:: About this exercise ::
Copy word for word, and only, the lines below from the one with "法令遵守 | フルスタック |" through the last.

[Records for the task — start]

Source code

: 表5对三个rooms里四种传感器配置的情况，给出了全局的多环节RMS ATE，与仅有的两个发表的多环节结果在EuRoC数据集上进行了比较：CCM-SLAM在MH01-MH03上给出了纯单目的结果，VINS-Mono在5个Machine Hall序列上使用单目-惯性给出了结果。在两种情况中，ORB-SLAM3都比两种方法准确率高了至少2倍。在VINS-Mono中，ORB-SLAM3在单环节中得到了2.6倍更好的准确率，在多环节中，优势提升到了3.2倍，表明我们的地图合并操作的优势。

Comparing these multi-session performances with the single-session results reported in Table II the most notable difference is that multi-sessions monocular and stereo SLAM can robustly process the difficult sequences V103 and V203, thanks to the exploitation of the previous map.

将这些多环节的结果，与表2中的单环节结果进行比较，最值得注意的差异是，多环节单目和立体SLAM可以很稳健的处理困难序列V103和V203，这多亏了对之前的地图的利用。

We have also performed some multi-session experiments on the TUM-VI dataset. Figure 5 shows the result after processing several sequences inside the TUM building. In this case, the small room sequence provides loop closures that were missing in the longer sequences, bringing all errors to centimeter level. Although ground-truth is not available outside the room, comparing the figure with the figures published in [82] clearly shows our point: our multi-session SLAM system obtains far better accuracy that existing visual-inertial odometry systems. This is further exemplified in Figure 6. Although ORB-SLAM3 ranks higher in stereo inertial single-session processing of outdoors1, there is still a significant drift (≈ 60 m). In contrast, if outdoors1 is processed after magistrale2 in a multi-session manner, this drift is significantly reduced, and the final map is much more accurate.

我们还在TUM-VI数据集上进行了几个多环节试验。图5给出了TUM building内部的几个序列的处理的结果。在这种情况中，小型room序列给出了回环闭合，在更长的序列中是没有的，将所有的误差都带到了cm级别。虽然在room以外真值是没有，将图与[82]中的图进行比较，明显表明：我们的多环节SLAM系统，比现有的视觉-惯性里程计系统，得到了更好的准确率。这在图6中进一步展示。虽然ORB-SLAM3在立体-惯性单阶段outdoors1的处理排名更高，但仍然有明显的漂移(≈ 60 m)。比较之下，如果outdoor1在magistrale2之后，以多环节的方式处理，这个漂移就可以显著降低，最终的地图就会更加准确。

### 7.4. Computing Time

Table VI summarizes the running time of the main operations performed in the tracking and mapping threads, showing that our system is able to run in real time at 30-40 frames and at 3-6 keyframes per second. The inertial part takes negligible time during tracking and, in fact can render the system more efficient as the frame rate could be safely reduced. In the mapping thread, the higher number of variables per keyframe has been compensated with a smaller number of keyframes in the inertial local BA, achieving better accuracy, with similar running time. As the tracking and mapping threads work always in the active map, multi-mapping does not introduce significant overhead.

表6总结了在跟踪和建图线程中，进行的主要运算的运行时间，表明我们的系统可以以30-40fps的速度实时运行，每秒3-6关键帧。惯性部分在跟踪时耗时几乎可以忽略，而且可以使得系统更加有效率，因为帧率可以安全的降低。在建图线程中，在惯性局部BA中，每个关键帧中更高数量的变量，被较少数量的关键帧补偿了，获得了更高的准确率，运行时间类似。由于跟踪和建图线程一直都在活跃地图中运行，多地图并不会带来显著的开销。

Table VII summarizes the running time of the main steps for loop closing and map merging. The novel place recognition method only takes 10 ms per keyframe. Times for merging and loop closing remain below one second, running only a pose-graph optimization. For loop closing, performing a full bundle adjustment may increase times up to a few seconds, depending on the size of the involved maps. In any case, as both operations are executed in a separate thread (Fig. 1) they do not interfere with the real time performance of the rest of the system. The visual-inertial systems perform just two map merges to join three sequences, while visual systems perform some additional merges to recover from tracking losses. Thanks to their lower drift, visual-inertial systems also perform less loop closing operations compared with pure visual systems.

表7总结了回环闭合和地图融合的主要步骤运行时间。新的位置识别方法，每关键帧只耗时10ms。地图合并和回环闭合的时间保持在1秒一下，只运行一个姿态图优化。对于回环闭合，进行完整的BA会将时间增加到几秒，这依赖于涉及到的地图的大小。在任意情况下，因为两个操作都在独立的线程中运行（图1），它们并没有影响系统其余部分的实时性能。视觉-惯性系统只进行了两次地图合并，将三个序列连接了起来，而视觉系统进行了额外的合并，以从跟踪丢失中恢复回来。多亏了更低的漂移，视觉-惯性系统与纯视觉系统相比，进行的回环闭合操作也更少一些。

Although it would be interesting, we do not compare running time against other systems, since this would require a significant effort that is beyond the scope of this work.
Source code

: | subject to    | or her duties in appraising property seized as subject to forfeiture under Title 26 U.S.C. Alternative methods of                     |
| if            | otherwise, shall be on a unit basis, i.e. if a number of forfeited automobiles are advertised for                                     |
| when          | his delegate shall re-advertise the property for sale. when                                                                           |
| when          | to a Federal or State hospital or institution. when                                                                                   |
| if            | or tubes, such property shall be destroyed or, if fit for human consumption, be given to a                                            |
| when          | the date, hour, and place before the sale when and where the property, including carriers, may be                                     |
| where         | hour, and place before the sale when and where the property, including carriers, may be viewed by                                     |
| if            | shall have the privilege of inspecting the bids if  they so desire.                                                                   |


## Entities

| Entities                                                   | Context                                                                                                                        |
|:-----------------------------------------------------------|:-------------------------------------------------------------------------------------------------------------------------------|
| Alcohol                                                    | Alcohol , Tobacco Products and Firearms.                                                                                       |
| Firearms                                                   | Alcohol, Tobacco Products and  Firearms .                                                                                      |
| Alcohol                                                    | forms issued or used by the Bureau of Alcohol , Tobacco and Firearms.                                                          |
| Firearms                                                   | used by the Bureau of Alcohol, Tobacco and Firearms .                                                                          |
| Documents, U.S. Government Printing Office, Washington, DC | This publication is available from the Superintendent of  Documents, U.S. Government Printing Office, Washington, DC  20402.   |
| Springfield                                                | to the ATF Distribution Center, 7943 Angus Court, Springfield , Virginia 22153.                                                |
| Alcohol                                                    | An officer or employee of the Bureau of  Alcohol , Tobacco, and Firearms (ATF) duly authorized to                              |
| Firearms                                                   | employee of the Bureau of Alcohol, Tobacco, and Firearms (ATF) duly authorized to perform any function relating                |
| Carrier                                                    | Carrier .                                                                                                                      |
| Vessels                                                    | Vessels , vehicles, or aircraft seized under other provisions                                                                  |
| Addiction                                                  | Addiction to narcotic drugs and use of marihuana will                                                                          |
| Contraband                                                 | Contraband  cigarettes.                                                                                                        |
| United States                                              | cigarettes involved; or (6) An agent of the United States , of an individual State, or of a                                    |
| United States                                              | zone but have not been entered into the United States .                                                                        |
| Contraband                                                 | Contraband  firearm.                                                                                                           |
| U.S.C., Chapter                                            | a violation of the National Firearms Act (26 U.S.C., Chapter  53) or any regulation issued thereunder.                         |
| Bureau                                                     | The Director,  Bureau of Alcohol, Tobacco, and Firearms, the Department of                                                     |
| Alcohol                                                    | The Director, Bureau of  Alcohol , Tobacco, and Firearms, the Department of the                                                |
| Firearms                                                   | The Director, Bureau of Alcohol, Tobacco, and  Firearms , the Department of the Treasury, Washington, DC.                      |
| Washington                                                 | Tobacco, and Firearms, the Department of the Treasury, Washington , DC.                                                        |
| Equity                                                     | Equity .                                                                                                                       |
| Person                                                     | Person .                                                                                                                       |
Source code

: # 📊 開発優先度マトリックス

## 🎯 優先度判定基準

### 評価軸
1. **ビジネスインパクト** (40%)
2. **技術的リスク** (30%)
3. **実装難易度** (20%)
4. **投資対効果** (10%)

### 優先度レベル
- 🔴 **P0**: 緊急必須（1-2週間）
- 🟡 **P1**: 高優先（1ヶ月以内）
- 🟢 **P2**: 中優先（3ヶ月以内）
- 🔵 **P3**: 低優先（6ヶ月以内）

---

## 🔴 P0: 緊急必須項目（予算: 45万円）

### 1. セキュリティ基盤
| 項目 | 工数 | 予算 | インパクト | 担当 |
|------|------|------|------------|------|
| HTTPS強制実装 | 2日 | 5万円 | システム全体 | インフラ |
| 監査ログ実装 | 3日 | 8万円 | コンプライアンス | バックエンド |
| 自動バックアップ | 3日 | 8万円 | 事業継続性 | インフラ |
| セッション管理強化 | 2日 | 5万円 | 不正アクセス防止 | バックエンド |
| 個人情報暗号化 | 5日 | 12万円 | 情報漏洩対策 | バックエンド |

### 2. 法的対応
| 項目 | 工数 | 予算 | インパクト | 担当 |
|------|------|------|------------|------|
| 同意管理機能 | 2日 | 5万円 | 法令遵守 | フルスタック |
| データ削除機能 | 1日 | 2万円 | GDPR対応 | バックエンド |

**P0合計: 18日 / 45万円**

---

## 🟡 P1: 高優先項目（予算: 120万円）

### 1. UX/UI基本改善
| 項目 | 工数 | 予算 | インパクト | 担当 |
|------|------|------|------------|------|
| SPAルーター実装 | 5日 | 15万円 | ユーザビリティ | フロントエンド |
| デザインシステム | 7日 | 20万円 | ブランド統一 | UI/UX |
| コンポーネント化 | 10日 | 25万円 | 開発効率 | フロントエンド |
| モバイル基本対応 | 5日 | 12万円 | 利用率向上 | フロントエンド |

[Records for the task — finish]

:: Expected answer ::
| 同意管理機能 | 2日 | 5万円 | 法令遵守 | フルスタック |
| データ削除機能 | 1日 | 2万円 | GDPR対応 | バックエンド |

**P0合計: 18日 / 45万円**

---

## 🟡 P1: 高優先項目（予算: 120万円）

### 1. UX/UI基本改善
| 項目 | 工数 | 予算 | インパクト | 担当 |
|------|------|------|------------|------|
| SPAルーター実装 | 5日 | 15万円 | ユーザビリティ | フロントエンド |
| デザインシステム | 7日 | 20万円 | ブランド統一 | UI/UX |
| コンポーネント化 | 10日 | 25万円 | 開発効率 | フロントエンド |
| モバイル基本対応 | 5日 | 12万円 | 利用率向上 | フロントエンド |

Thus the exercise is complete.